§ THE TASK
The required output is a word-for-word restatement of the material below, from the line with "Świetlica Płotno: 5.4 -> 1.9" through its last line, inclusive.

§ RECORDS PROVIDED
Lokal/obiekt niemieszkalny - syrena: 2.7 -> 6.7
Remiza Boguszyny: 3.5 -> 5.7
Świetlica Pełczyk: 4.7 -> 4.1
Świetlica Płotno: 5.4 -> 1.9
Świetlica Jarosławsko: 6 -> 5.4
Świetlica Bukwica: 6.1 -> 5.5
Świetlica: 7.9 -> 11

§ TASK ANSWER
Świetlica Płotno: 5.4 -> 1.9
Świetlica Jarosławsko: 6 -> 5.4
Świetlica Bukwica: 6.1 -> 5.5
Świetlica: 7.9 -> 11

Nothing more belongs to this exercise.